Der Landesparteitag am kommenden Wochenende soll nun endlich Schwung in den Wahlkampf der Berliner Genossen bringen. Bislang hat Kandidat Momper enttäuscht  ■ Von Ralph Bollmann

Das Vorbild ist die Leipziger „Krönungsmesse“ vor etwas mehr als einem Jahr. Einen solchen Parteitag hatte die deutsche Sozialdemokratie noch nicht gesehen: Eine Rede des Kanzlerkandidaten Gerhard Schröder, ein paar salbungsvolle Worte des Altkanzlers Schmidt, nur eine Stunde „Programmdebatte“. Dann durften Delegierte wie Journalisten ins Flugzeug steigen und die frohe Kunde vom Aufbruch in die Neue Mitte in alle Winkel des Landes tragen.

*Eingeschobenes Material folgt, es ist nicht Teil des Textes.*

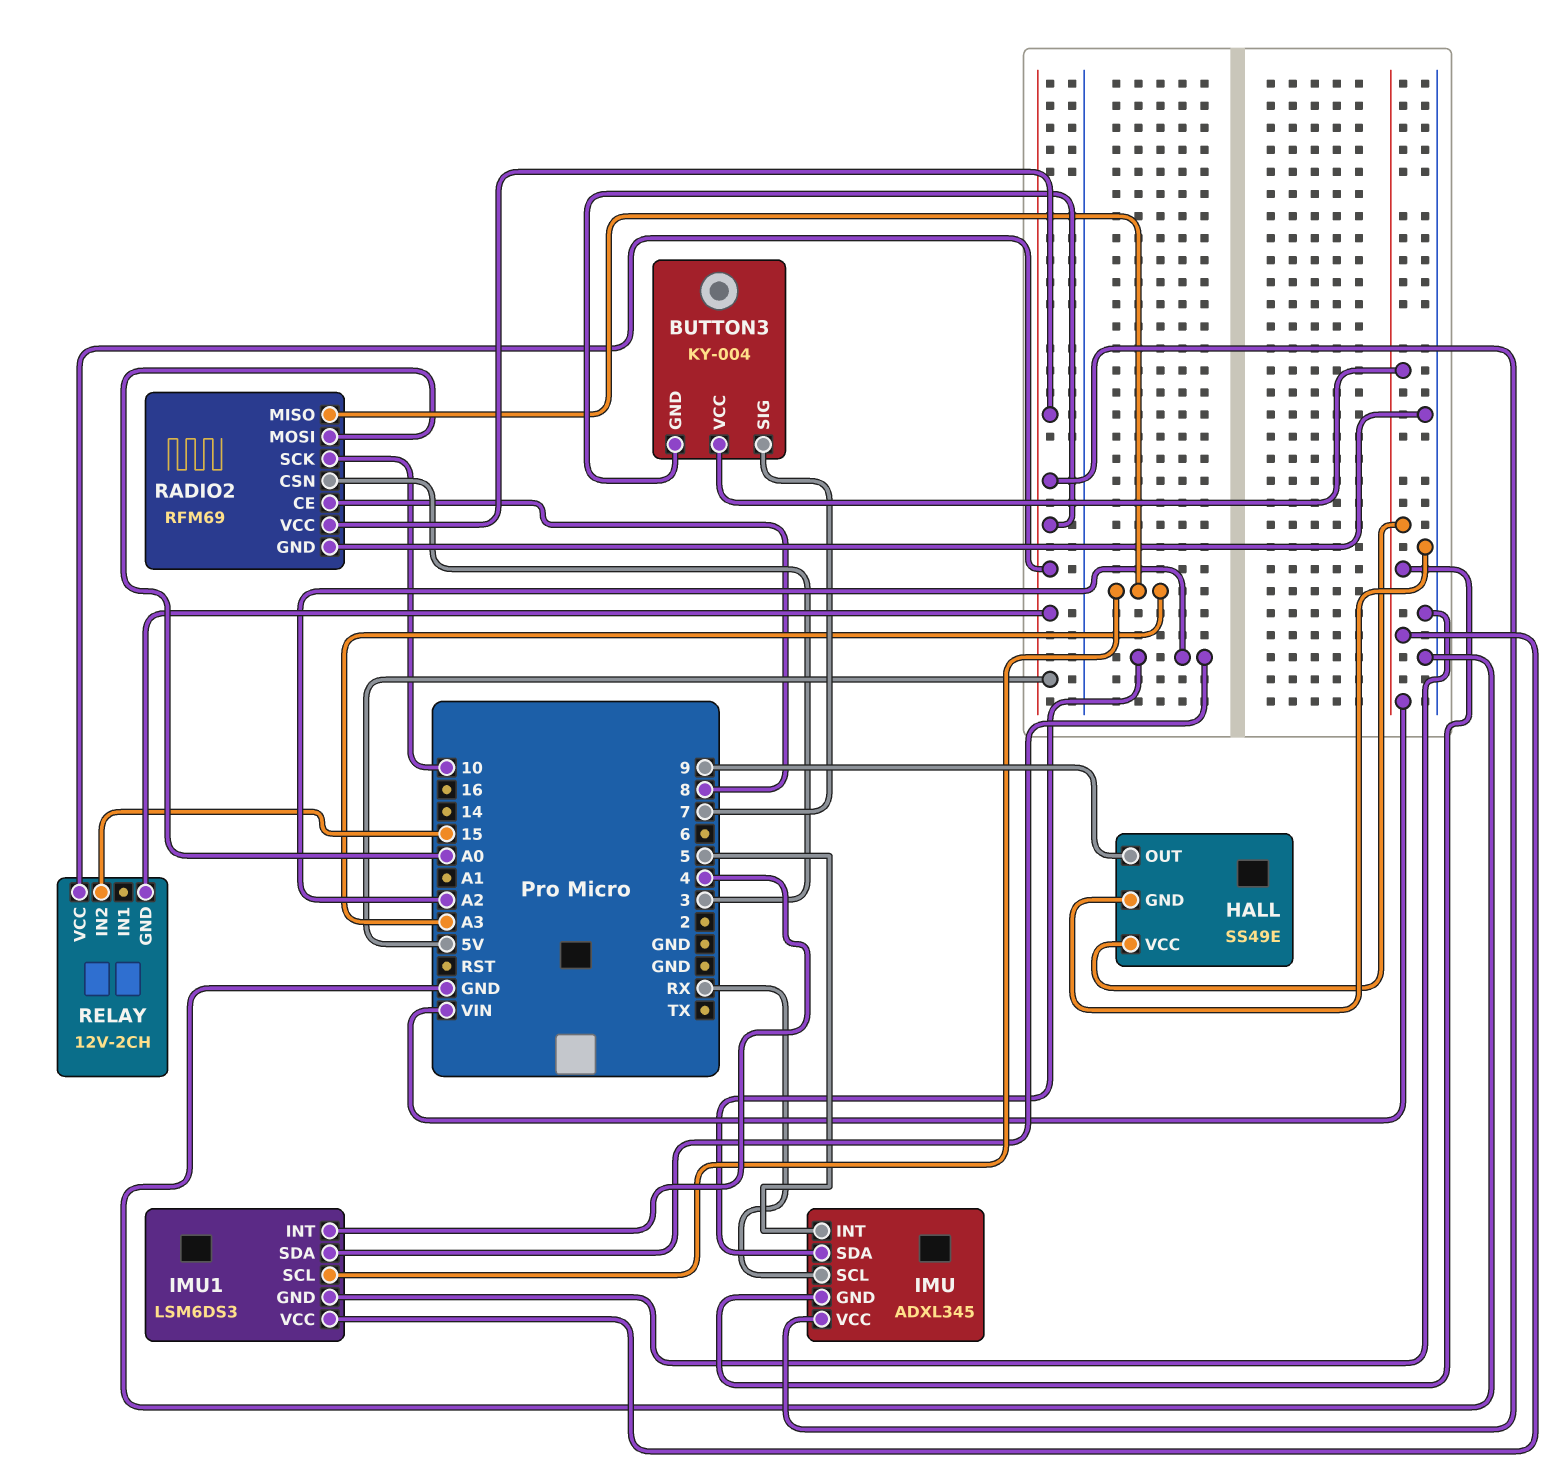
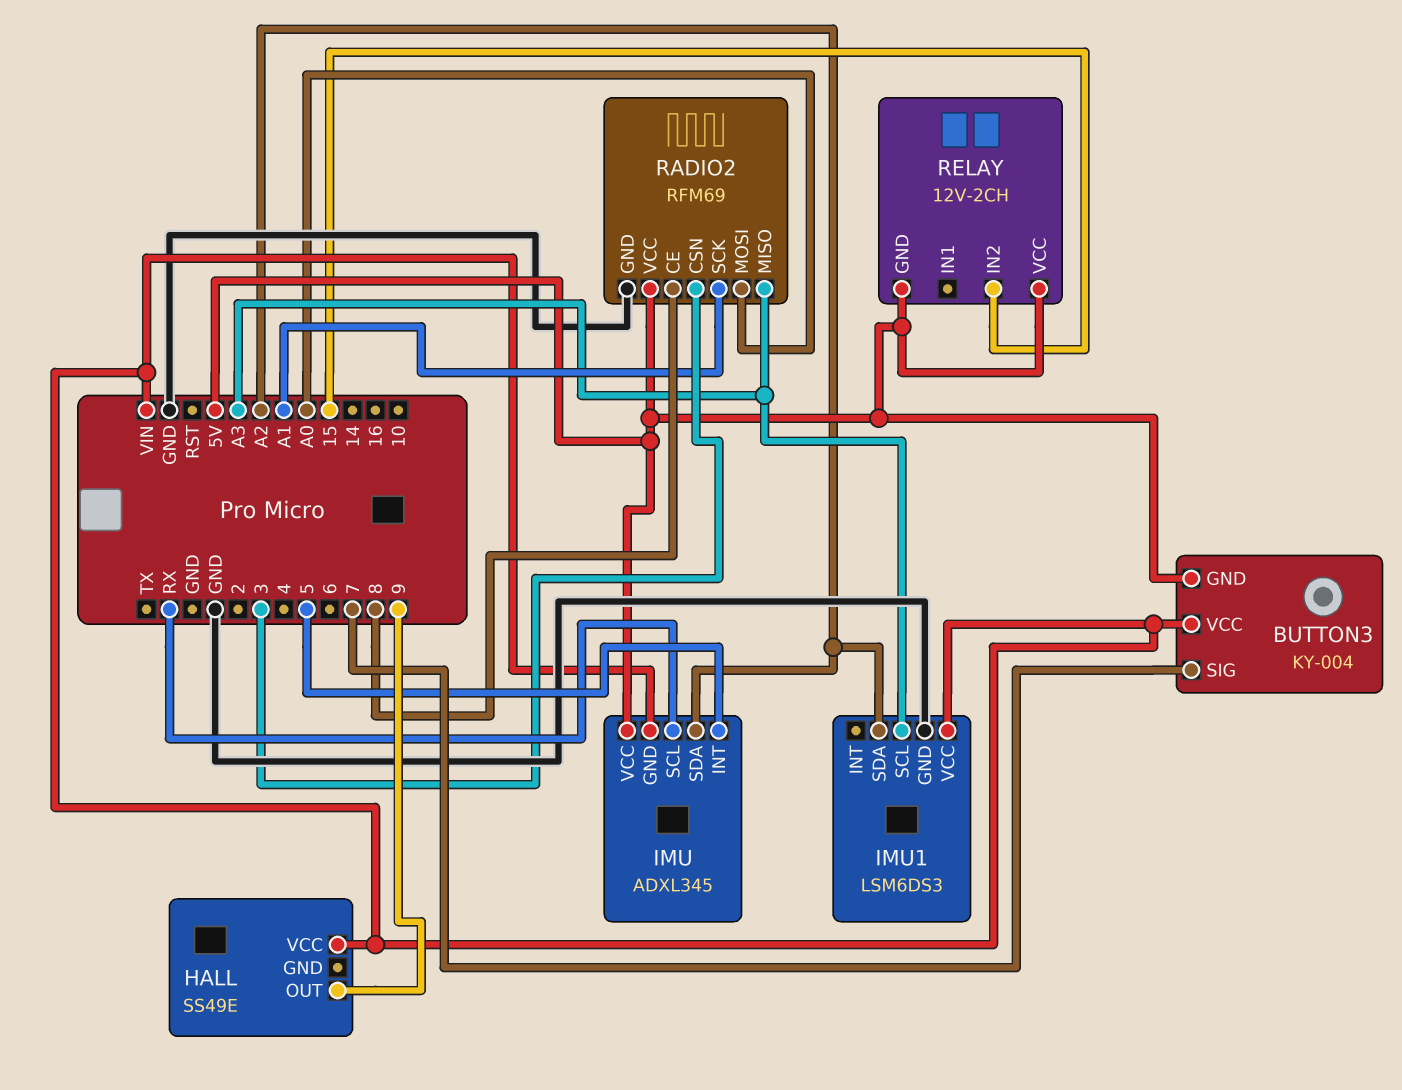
HALL pin GND: GND -> none
IMU1 pin INT: 4 -> none
RADIO2 pin SCK: 10 -> A1

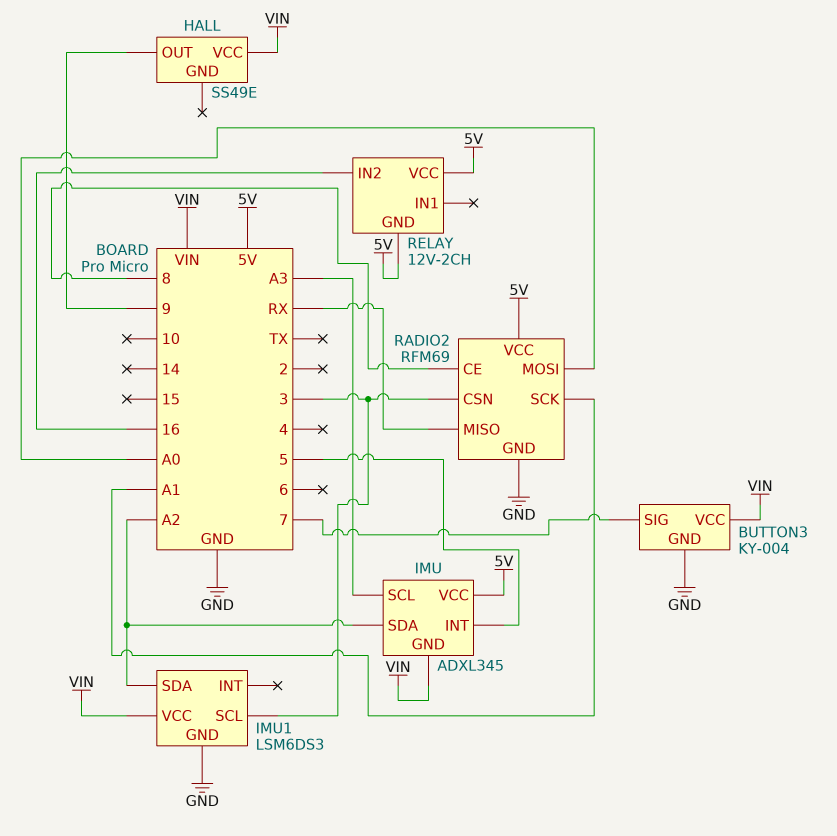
BUTTON3 pin GND: 5V -> GND
IMU pin SCL: RX -> A3
IMU1 pin SCL: A3 -> 3
RADIO2 pin MISO: A3 -> RX
RELAY pin IN2: 15 -> 16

So stellt sich auch die Berliner SPD ihren Parteitag vor, mit dem sie am kommenden Samstag endlich in den Wahlkampf zur Landtagswahl am 10. Oktober starten will. Sechs Stunden nur sind für das Spektakel angesetzt. Die Antragskommission hat das Wahlprogramm vorsorglich von allen Konfliktpunkten gereinigt, und der Auftritt des Bundeskanzlers am Ende der Tagesordnung wird allen Programmdebatten ein natürliches Ende bereiten. Vor allem aber bietet die Versammlung dem Spitzenkandidaten Walter Momper das Forum, um mit einer großen Rede zum „Aufbruch 99“ zu blasen. „Wir werden einen Parteitag hinlegen, der auch äußerlich Professionalität signalisiert“, sagt SPD-Landeschef Peter Strieder.

Seit Wochen erhoffen sich die Genossen vom Parteitag jene Aufbruchstimmung, die sie im Wahlkampf bislang schmerzlich vermissen. Der Spitzenkandidat Walter Momper, Regierender Bürgermeister von 1989 bis 1990, hatte zwar zu Jahresbeginn die parteiinterne Kandidatenkür gegen den Fraktionsvorsitzenden Klaus Böger überraschend gewonnen. Seither aber hat Momper, im Einheitsjahr als Mann mit dem roten Schal zu Berühmtheit gelangt, an seinen alten Nimbus nicht anknüpfen können. Seit acht Jahren nicht mehr im politischen Geschäft, wirkt er bei öffentlichen Auftritten nicht selten wie ein mäßig informierter Stammtischagitator.

Schlagzeilen machte er bislang nur, als in einer Talkshow öffentlich wurde, daß er seine Putzfrau schwarz beschäftigte. In Umfragen erscheint Momper regelmäßig als einer der unbeliebtesten Landespolitiker, weit hinter dem Regierenden Bürgermeister Eberhard Diepgen (CDU). Inzwischen glauben die Demoskopen sogar, daß die SPD ihre katastrophalen 23,6 Prozent von 1995 noch unterbieten könnten.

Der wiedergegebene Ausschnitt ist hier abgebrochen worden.